It might not be very good at maintaining a pregnancy but today I’m feeling very proud of my body and sorry for all the times I have cursed it for being too chunky or pasty-white. Today it carried me around my first ever triathlon and finished it in under 2 hours! The bike course was very hilly but despite being my worst of the three disciplines, I was still able to catch and overtake people on the climbs and still had strength in my legs for the run.
I had wanted to take part in a triathlon with my husband last week but when the entries opened at the end of last year I was pregnant and by the time the miscarriage happened the event was full. Thankfully I was able to get a last minute place for today’s event and having been helping the boy with his training I wasn’t too out of shape so it only took a few more runs and a long cycle last weekend to prepare.

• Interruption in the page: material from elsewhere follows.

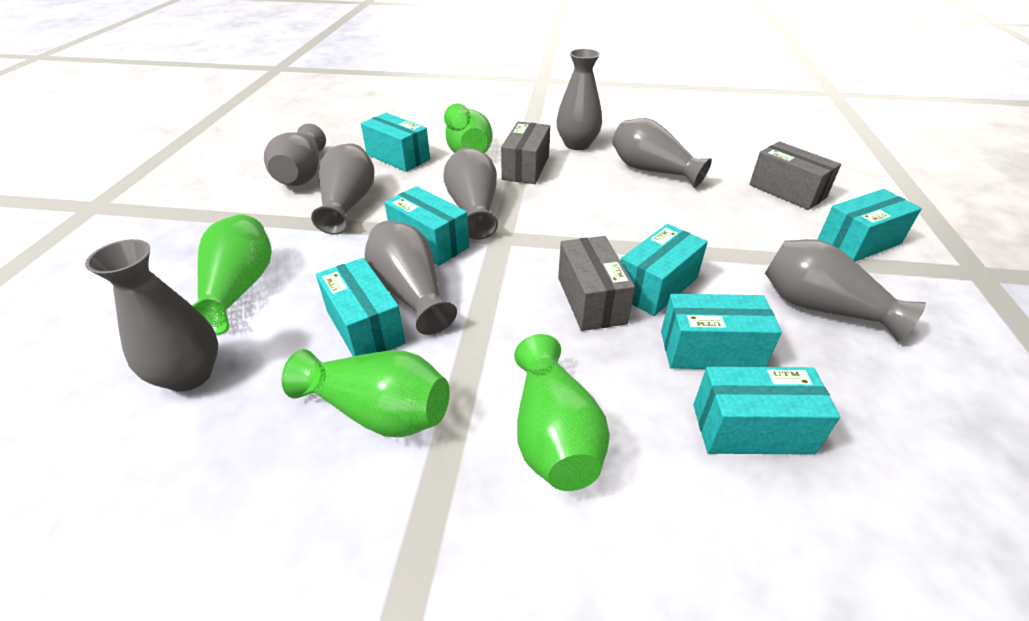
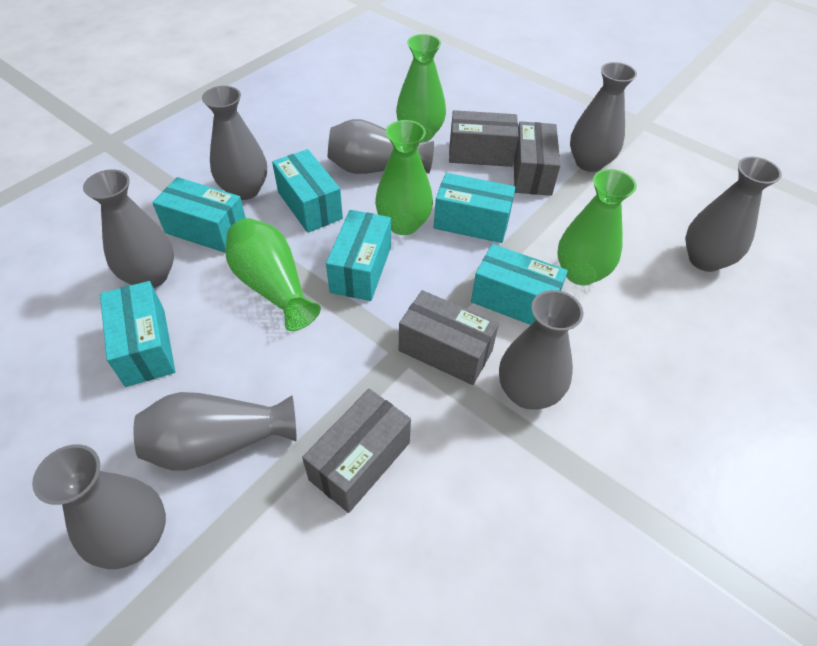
grey box: [501,121,550,184] [558,236,635,331] [749,141,841,210] = 3 -> [302,389,411,513] [399,290,499,385] [449,110,519,167] [514,121,560,196] = 4
turquoise box: [316,258,406,356] [361,113,430,172] [384,186,470,266] [621,224,708,316] [661,294,782,369] [693,367,840,455] [817,189,922,262] = 7 -> [100,281,175,387] [152,177,246,253] [272,149,343,233] [326,210,391,301] [434,173,516,243] [471,244,568,325] = 6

With regard to TTC, there isn’t much to report. We’re currently mid-cycle. I ovulated on Saturday and we’ve been following the ‘sperm meets egg plan’ so I have been feeling less stressed about trying to work out how often we should be having sex. I was a little worried that today’s exercise could affect the outcome of this cycle but I feel like I can’t keep putting my life on hold and avoiding everything I want to do. Whether this cycle is successful or not, today was a good day and I have a new found respect for my body. It might not look like a model and might not be a baby making machine but it is stronger than I had given it credit for.